MATERIAL SUPPLIED below:

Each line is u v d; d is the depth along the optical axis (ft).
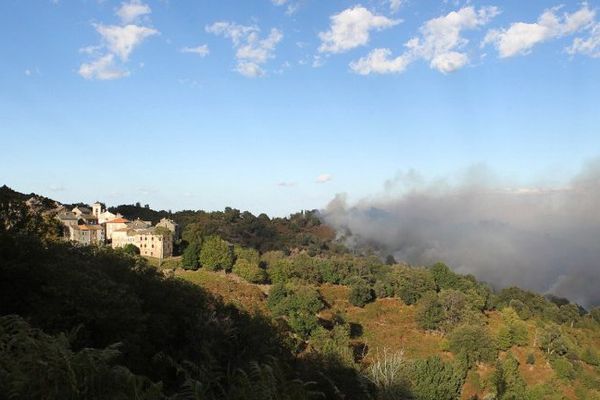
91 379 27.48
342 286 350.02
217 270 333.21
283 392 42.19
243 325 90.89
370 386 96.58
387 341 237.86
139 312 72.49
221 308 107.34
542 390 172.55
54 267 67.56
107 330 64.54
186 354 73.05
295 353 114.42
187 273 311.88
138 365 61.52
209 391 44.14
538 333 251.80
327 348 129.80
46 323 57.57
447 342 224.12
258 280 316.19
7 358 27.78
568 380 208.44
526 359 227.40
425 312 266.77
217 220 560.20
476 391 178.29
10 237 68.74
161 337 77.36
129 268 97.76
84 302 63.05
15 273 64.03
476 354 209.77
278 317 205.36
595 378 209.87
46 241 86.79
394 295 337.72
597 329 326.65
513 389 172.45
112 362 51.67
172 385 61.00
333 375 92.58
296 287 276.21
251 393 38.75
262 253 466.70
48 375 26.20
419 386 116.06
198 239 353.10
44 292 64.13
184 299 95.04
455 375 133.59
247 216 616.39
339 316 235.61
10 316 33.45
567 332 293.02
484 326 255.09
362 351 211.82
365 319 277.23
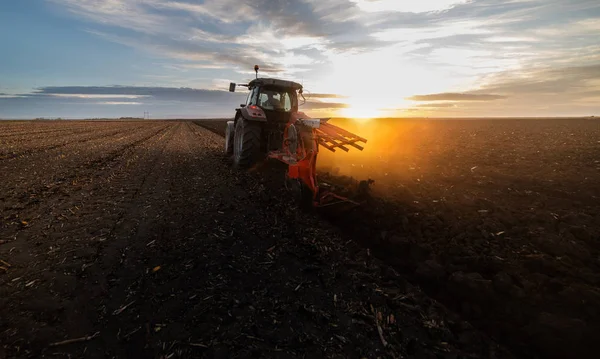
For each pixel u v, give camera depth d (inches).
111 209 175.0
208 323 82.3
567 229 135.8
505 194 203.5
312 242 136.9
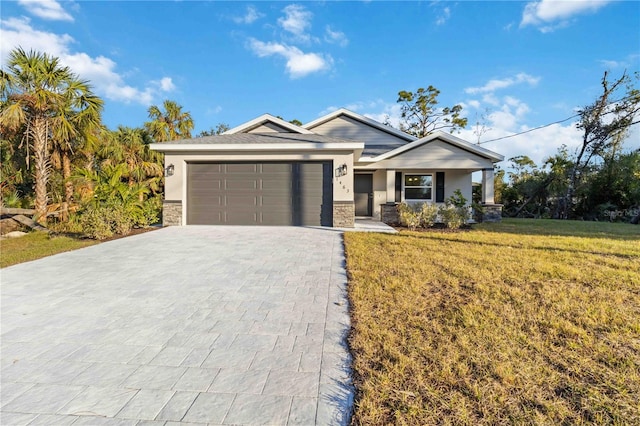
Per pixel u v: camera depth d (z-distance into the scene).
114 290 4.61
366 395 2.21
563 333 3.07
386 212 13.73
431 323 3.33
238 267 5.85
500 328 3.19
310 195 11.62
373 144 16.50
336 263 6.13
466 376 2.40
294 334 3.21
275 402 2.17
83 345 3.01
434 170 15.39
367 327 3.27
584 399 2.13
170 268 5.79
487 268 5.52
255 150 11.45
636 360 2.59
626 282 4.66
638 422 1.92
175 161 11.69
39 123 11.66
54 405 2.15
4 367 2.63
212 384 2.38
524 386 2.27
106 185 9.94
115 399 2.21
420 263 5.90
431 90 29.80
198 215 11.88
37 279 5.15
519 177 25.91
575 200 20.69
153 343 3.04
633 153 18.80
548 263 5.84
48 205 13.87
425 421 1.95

End of MATERIAL SUPPLIED.

YOUR INSTRUCTIONS: Print everything from the line with "339 316 235.61" down to the line with "500 328 3.19" in the entries above, both lines included and nothing more, without the pictures.

EXERCISE RESULT:
339 316 235.61
10 316 33.45
567 332 293.02
484 326 255.09
362 351 211.82
365 319 277.23
For each pixel u v, give camera depth d (inches).
111 209 175.0
208 323 82.3
567 229 135.8
505 194 203.5
312 242 136.9
Per pixel u v: camera depth d (z-distance into the scene).
114 290 4.61
366 395 2.21
563 333 3.07
386 212 13.73
431 323 3.33
238 267 5.85
500 328 3.19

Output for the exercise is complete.